Declustering a relation involves distributing the tuples of a relation among two or more disk
drives according to some distribution criteria such as applying a hash function to the key attribute
of each tuple. Declustering has its origins in the concept of horizontal partitioning initially
developed as a distribution mechanism for distributed DBMS [RIES78] (see Figure 1). One of the
key reasons for using declustering in a parallel database systems is to enable the DBMS software to
exploit the I/O bandwidth reading and writing multiple disks in parallel. By declustering the tuples
of a relation the task of parallelizing a scan operator becomes trivial. All that is required is to start a
copy of the operator on each processor or disk containing relevant tuples, and to merge their
outputs at the destination. For operations requiring a sequential scan of an entire relation, this
approach can provide the same I/O bandwidth as a RAID-style system [SALE84], [PATI88]

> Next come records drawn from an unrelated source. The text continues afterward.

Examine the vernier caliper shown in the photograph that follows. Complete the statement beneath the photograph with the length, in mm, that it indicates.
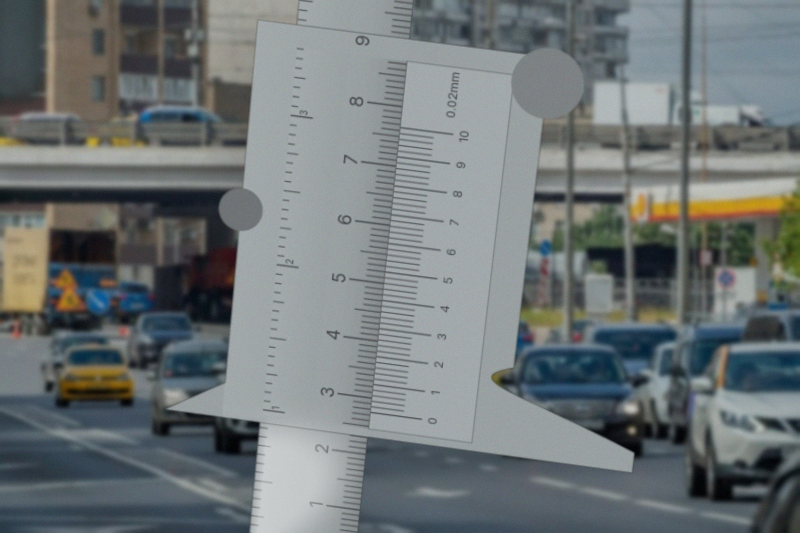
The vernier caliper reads 27.5 mm
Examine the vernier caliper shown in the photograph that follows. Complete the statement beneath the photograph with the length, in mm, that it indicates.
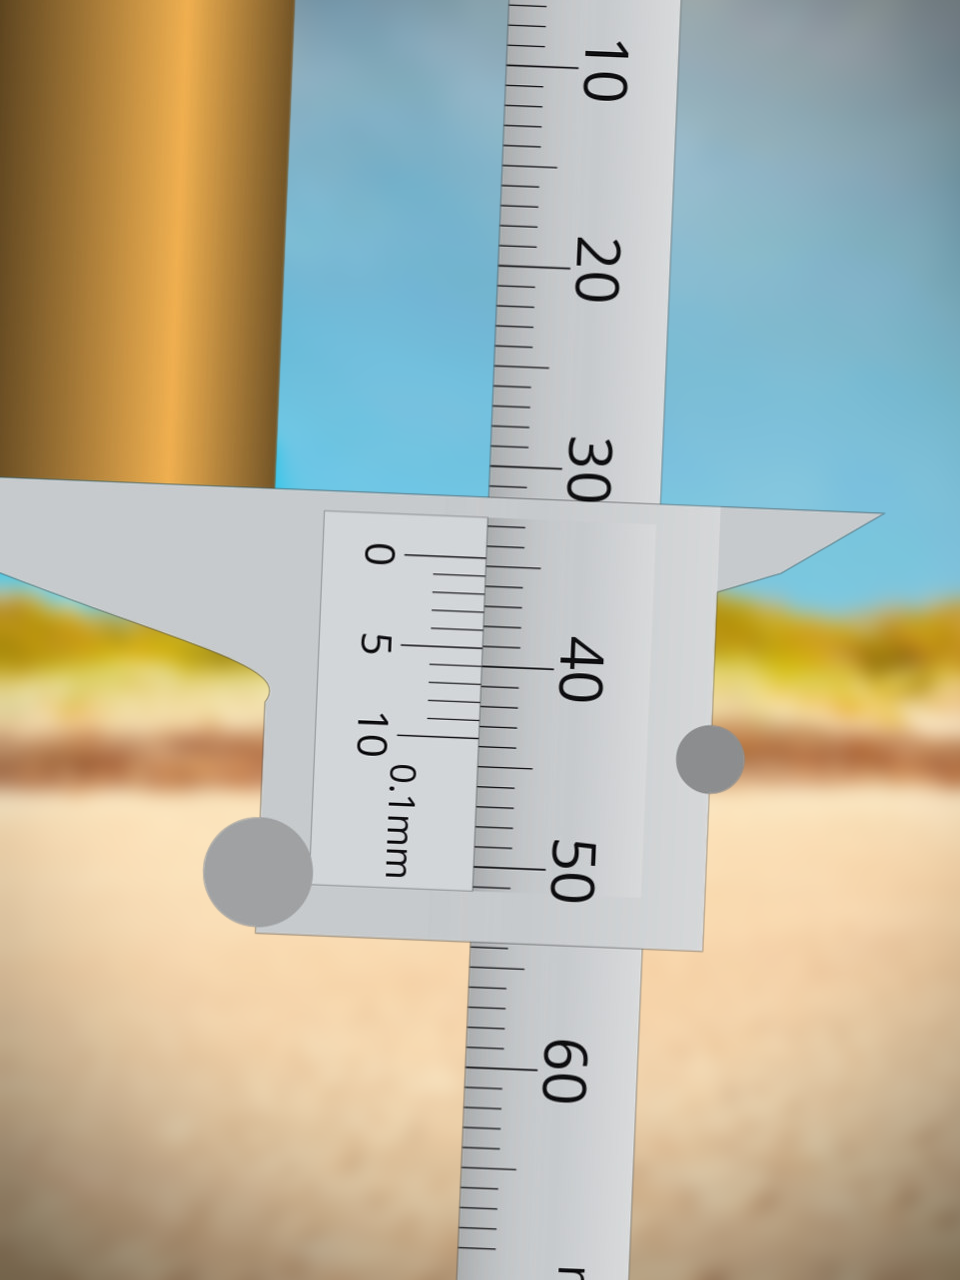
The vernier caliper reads 34.6 mm
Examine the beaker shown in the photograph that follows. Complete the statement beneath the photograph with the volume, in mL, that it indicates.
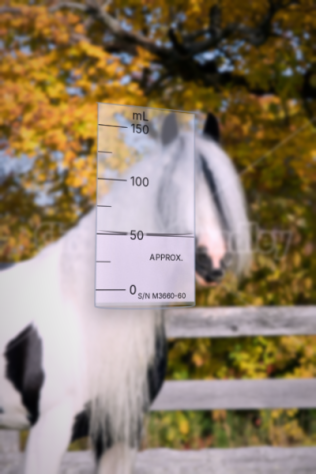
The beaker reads 50 mL
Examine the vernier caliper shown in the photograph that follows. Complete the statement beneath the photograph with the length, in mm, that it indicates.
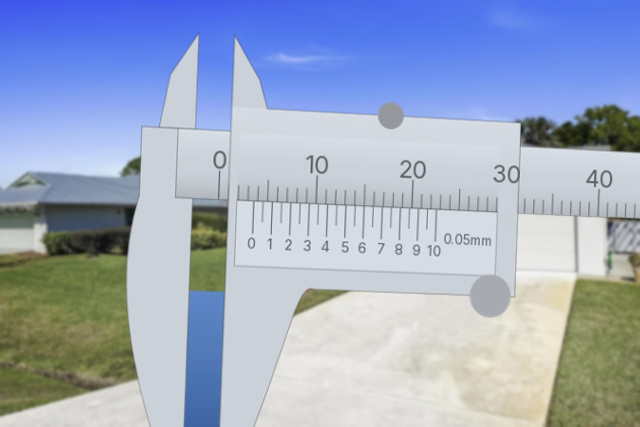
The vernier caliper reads 3.6 mm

without needing any specialized hardware.
While tuples can simply be declustered in a round-robin fashion, more interesting
alternatives exist. One is to apply a hashing function to the key attribute of each tuple to distribute
the tuples among the disks. This distribution mechanism allows exact match selection operations
on the partitioning attribute to be directed to a single disk, avoiding the overhead of starting such
queries on multiple disks. On the other hand, range queries on the partitioning attribute, must be
sent to all disks over which a relation has been declustered. A hash declustering mechanism is
provided by Arbre, Bubba, Gamma, and Teradata.
Figure 1: The three basic declustering schemes: range declustering maps contiguous fragments of a
table to various disks. Round-Robin declustering maps the i’th record to disk i mod n. Hashed
declustering, maps each record to a disk location based on some hash function. Each of these schemes
spreads data among a collection of disks, allowing parallel disk access and parallel processing.
An alternative declustering strategy is to associate a distinct range of partitioning attribute
values with each disk by, for example, dividing the range of possible values into N units, one for
each of the N processors in the system range partitioning. The advantage of range declustering is
that it can isolate the execution of both range and exact match-selection operations to the minimal
number of processors. Another advantage of range partitioning is that it can be used to deal with
non-uniformly distributed partitioning attribute values. A range-partitioning mechanism is provided
by Arbre, Bubba, Gamma, and Tandem.
While declustering is a simple concept that is easy to implement, it raises a number of new
physical database design issues. In addition to selecting a declustering strategy for each relation,
the number of disks over which a relation should be declustered must also be decided. While
Gamma declusters all relations across all disk drives (primarily to simplify the implementation), the
Bubba, Tandem, and Teradata systems allow a subset of the disks to be used. In general,
increasing the degree of declustering reduces the response time for an individual query and
(generally) increases the overall throughput of the system. For sequential scan queries, the
response time decreases because more processors and disks are used to execute the query. For
indexed selections on the partitioning attribute, the response time improves because fewer tuples
are stored at each node and hence the size of the index that must be searched decreases. However,
there is a point beyond which further declustering actually increases the response time of a query.
This point occurs when the cost of starting a query on a node becomes a significant fraction of the
actual execution time [COPE88, DEWI88, GHAN90a]. In general, full declustering is not always
a good idea, especially in a very large configurations. Bubba [COPE88] refines the concept of
range-partitioning by considering the heat of its tuples when declustering a relation; the goal
being to balance the frequency with which each disk is accessed rather than the actual number of
tuples on each disk. In [COPE88] the effect of the degree of the declustering on the multiuser
throughput of Bubba is studied. In [GHAN90a] the impact of the alternative partitioning strategies
on the multiuser throughput of Gamma is evaluated.